Document section
--- BEGIN ---

This limitation becomes more visible when contrasted with observations from applied market contexts. For example, in various market insights activities conducted with a community of approximately 1,000 women developed by IDNTFY over recent years, size-related factors tended to emerge only after broader issues linked to style, wardrobe management, and better buying practices had been addressed. These exchanges frequently surfaced a recurring tension in consumer experience: the paradox of owning a full wardrobe while still perceiving they have nothing to wear. Over a one- to two-year period, as this community was supported in refining these broader behavioural and stylistic dimensions, an average online return rate of 5% was observed, despite most purchases benefiting from free or highly flexible return policies.

Considering this, these observations suggest that high return rates cannot be explained by size and fit alone. Instead, they appear to result from the interaction between consumer behaviour, technological mediation, and business practices. The limited attention given to these interactions, particularly the possibility that current commercial models may accommodate or even benefit from high return levels, points to an important gap in the literature.

Addressing this gap requires moving beyond the repetition of established statistics toward a broader analytical perspective. This involves reassessing the reliability of commonly cited data, incorporating behavioural and systemic dimensions, and questioning the assumptions that underpin current interpretations.

From the perspective of return data interpretation, these findings suggest that observed return rates cannot be understood independently of the policy and incentive environment in which they occur. High return rates may reflect not only product-related issues (such as size and fit), but also the behavioural responses induced by retailer-designed incentives. Any attempt to reduce returns must account for the underlying trade-offs embedded in current business models.

The Business Model: The Systemic Trade-Offs Impacting Corporate Return Strategies

Returns are often presented as a cost problem. They are. But they are also part of how the current model works. In this context, reducing returns is not only an operational challenge, but it also directly challenges revenue-driving mechanisms.

From an operational perspective, the impact is clear. Returns generate direct costs through shipping, handling, quality control, repackaging, and potential loss of value. They also create indirect effects—pressure on customer service, inventory planning, and overall operational complexity (Asdecker, 2015). At scale, the implications are significant. Returns are estimated to generate over 25 billion kilograms of waste annually, underlining their economic and environmental footprint (BBC, 2023; The Interline, 2023).

--- END ---

Written instruction 1
Extract every line of the entries that contains the string "gBBA".

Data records
--- BEGIN ---

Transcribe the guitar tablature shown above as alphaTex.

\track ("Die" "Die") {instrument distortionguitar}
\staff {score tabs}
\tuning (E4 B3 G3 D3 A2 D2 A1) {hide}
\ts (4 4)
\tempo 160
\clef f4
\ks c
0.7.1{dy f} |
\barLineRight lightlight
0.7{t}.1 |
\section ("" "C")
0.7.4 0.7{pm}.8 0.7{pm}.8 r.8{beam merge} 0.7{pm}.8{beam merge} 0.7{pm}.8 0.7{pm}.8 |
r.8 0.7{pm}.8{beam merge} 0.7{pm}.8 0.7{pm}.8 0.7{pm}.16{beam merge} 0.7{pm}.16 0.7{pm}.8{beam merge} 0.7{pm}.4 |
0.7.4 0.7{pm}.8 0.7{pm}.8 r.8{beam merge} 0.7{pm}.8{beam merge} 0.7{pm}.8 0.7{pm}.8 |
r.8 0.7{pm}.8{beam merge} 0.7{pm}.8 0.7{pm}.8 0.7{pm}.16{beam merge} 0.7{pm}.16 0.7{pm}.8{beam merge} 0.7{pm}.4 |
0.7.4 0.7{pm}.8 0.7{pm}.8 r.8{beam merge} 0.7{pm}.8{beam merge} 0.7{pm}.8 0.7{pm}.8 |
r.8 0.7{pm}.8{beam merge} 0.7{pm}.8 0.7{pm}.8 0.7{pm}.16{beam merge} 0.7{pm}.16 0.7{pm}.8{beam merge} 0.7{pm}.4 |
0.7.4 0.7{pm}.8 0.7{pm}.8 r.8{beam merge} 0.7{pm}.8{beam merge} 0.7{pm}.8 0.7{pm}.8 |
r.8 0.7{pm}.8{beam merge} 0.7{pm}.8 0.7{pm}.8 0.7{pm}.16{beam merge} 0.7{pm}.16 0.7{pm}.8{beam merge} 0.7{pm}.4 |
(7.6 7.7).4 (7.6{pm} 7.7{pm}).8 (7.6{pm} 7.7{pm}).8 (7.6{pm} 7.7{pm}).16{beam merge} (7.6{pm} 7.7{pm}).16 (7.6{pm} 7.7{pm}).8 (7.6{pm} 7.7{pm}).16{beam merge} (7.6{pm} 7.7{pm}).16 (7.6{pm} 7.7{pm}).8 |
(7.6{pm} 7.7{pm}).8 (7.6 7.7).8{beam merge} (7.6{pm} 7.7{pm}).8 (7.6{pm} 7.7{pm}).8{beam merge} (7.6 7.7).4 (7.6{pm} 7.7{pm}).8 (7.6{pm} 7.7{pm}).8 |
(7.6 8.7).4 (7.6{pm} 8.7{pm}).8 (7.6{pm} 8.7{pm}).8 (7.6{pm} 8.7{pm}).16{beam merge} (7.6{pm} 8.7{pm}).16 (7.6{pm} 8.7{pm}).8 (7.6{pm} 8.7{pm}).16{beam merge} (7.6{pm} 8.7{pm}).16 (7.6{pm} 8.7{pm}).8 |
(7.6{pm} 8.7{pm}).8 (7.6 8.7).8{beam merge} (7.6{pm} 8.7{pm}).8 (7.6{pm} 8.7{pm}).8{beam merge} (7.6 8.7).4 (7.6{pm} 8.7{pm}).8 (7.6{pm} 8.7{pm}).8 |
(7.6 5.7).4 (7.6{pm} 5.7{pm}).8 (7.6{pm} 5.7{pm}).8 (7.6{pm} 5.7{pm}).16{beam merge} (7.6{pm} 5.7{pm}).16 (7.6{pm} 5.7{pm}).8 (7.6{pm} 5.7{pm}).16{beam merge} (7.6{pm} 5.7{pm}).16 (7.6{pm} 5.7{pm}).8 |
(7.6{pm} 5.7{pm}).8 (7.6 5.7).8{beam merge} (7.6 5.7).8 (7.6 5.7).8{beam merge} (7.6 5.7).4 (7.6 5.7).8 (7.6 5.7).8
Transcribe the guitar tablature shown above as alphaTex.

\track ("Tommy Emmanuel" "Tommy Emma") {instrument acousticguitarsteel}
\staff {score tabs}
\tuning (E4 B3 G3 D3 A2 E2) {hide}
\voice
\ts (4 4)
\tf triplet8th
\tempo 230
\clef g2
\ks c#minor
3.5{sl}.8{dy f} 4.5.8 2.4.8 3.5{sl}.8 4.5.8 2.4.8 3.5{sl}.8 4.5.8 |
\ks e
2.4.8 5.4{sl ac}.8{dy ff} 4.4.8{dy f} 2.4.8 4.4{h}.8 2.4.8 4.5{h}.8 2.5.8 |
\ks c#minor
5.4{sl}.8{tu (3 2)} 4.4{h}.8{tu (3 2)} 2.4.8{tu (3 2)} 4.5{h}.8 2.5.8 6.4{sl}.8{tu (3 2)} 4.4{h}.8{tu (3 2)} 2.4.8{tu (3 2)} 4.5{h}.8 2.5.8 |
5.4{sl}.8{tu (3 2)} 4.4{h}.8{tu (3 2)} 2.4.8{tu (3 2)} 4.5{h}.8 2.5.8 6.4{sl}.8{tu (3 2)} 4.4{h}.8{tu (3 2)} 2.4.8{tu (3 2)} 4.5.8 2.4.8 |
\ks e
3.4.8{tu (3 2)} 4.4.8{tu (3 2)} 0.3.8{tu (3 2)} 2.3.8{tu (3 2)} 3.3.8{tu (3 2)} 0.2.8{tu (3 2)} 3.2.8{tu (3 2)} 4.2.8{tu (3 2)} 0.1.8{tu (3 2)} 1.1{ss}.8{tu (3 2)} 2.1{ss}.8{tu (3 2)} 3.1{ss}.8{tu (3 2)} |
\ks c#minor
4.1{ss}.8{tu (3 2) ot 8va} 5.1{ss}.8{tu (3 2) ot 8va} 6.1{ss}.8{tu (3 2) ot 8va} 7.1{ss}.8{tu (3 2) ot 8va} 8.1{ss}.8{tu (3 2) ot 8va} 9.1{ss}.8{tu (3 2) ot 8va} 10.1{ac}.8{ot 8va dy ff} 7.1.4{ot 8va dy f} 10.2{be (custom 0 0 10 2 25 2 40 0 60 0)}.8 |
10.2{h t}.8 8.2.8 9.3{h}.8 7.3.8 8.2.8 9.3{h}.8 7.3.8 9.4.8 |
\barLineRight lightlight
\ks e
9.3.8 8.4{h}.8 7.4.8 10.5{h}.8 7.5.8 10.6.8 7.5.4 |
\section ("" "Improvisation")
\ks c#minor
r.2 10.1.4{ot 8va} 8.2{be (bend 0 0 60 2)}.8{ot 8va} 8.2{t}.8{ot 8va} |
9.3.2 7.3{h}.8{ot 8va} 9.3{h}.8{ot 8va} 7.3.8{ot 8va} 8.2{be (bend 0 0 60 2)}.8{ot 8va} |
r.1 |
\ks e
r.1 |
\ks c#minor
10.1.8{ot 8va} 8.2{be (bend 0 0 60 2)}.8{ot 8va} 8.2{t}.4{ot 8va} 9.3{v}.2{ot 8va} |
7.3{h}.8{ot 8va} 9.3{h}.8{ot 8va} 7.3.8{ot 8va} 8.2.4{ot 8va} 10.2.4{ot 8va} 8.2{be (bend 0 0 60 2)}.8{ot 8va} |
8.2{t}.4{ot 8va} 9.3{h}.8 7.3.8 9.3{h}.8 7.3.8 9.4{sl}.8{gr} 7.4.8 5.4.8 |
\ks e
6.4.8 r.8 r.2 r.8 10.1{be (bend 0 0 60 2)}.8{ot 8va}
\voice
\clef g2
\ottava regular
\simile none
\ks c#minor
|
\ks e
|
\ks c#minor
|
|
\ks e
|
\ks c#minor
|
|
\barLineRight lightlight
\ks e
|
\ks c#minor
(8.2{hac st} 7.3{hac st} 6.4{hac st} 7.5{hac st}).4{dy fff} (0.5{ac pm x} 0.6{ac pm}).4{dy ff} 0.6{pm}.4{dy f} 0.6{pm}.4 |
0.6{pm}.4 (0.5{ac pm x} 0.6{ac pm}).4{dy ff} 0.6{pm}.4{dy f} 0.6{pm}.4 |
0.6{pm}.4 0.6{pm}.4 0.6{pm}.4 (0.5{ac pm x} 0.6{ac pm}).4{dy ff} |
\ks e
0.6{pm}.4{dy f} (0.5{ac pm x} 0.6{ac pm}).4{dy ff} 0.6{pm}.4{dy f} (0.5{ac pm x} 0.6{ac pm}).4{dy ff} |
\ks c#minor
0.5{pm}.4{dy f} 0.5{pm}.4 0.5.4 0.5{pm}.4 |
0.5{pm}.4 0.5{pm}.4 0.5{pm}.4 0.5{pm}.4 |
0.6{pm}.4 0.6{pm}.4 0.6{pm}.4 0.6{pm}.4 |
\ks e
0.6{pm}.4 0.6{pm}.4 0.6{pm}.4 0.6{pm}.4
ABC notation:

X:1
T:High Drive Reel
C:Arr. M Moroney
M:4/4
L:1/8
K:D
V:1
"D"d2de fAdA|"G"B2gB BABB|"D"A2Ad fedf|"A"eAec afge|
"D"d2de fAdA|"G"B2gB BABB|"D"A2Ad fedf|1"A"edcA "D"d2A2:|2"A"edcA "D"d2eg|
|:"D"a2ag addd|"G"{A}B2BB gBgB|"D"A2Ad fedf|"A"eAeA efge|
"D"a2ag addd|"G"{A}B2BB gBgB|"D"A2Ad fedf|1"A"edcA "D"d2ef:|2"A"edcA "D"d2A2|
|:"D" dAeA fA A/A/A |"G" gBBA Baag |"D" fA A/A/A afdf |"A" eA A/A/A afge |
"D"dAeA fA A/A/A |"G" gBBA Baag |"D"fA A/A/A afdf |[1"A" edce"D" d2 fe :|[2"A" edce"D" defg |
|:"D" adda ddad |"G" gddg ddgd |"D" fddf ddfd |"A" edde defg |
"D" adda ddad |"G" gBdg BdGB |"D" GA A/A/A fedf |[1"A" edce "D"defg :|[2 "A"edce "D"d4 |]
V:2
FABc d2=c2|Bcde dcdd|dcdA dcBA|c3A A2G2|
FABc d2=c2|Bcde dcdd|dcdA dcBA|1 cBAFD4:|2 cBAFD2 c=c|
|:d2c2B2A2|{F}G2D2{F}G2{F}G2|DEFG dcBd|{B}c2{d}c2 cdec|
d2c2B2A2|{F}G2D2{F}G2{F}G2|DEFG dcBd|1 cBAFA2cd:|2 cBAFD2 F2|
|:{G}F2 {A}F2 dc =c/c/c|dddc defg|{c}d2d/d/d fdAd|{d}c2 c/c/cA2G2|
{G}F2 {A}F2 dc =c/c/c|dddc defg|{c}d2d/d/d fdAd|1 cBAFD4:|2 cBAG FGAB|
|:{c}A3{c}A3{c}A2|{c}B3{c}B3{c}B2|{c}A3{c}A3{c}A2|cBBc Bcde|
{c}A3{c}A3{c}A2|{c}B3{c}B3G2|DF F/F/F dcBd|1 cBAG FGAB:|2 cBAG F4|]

--- END ---

Written instruction 2
State whether each statement agrees with the passage on return rates, answering yes or no and quoting the deciding words: (a) the community described numbered approximately 1,000 women; (b) the average online return rate observed in that community was 25%; (c) returns are estimated to produce over 25 billion kilograms of waste each year.

Output 1
|:"D" dAeA fA A/A/A |"G" gBBA Baag |"D" fA A/A/A afdf |"A" eA A/A/A afge |
"D"dAeA fA A/A/A |"G" gBBA Baag |"D"fA A/A/A afdf |[1"A" edce"D" d2 fe :|[2"A" edce"D" defg |

Output 2
(a) Yes: "a community of approximately 1,000 women"
(b) No: "an average online return rate of 5% was observed"
(c) Yes: "Returns are estimated to generate over 25 billion kilograms of waste annually"